A Caloi destacou ainda que teria mais de R$ 2 milhões em créditos junto à Mesbla e ao Mappin. Para a Caloi, o desconto de duplicatas pelo Crefisul teria sido a solução exigida pelo banco para reduzir a dívida da Mesbla. A Caloi indicou como alternativa à penhora 2.790 bicicletas de primeira linha de seu estoque circulante, representando o montante de R$ 558 mil. O Crefisul rejeitou a nova indicação de bens e reiterou seu pedido de penhora de valores das contas correntes dos executados.

O Juízo de primeiro grau acolheu o pedido do banco e determinou a penhora dos valores nas contas correntes da Caloi e de seu garantidor solidário. A Caloi apelou. O Primeiro Tribunal de Alçada Civil de São Paulo rejeitou o agravo. De acordo com o Tribunal, a penhora de dinheiro estaria correta, pois os bens oferecidos – máquina de pintura a pó e bicicletas – seriam de difícil comercialização.

A Caloi e Bruno Caloi recorreram ao STJ para modificar as decisões das primeira e segunda instâncias. Alegaram que as decisões anteriores teriam contrariado o artigo 620 do Código de Processo Civil.
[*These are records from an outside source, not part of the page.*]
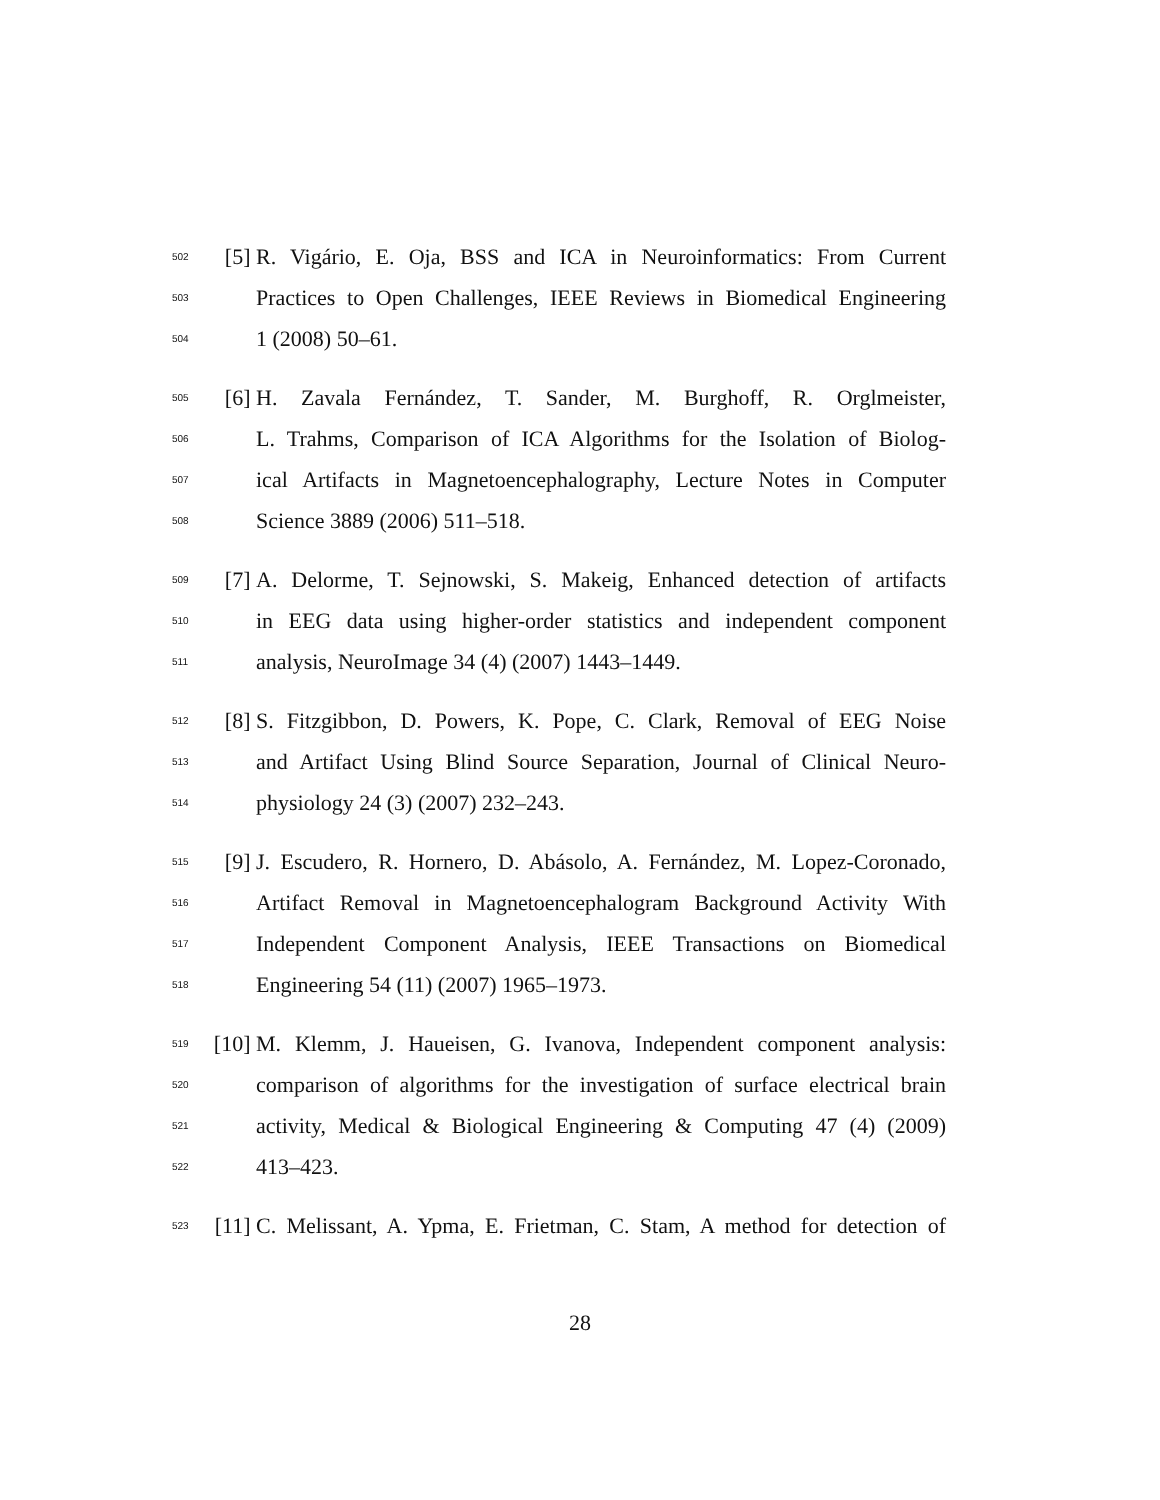502 [5] R. Vigário, E. Oja, BSS and ICA in Neuroinformatics: From Current
503 Practices to Open Challenges, IEEE Reviews in Biomedical Engineering
504 1 (2008) 50–61.
505 [6] H. Zavala Fernández, T. Sander, M. Burghoff, R. Orglmeister,
506 L. Trahms, Comparison of ICA Algorithms for the Isolation of Biolog-
507 ical Artifacts in Magnetoencephalography, Lecture Notes in Computer
508 Science 3889 (2006) 511–518.
509 [7] A. Delorme, T. Sejnowski, S. Makeig, Enhanced detection of artifacts
510 in EEG data using higher-order statistics and independent component
511 analysis, NeuroImage 34 (4) (2007) 1443–1449.
512 [8] S. Fitzgibbon, D. Powers, K. Pope, C. Clark, Removal of EEG Noise
513 and Artifact Using Blind Source Separation, Journal of Clinical Neuro-
514 physiology 24 (3) (2007) 232–243.
515 [9] J. Escudero, R. Hornero, D. Abásolo, A. Fernández, M. Lopez-Coronado,
516 Artifact Removal in Magnetoencephalogram Background Activity With
517 Independent Component Analysis, IEEE Transactions on Biomedical
518 Engineering 54 (11) (2007) 1965–1973.
519 [10] M. Klemm, J. Haueisen, G. Ivanova, Independent component analysis:
520 comparison of algorithms for the investigation of surface electrical brain
521 activity, Medical & Biological Engineering & Computing 47 (4) (2009)
522 413–423.
523 [11] C. Melissant, A. Ypma, E. Frietman, C. Stam, A method for detection of
28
A Caloi também afirmou que a ordem indicada no artigo 655 do CPC com a penhora de dinheiro apresentada em primeiro lugar não teria caráter rígido.

Segundo a empresa, essa ordem pode ser alterada “por força das circunstâncias e das peculiaridades do caso concreto, como ocorre quando o capital de giro da empresa é alvo de penhora, em que impõe-se sejam penhorados outros bens, de forma a não inviabilizar a empresa executada e poupá-la de ônus desnecessários”.

O ministro Carlos Alberto Menezes Direito rejeitou o recurso e manteve as decisões anteriores. O relator lembrou julgamentos do STJ no mesmo sentido.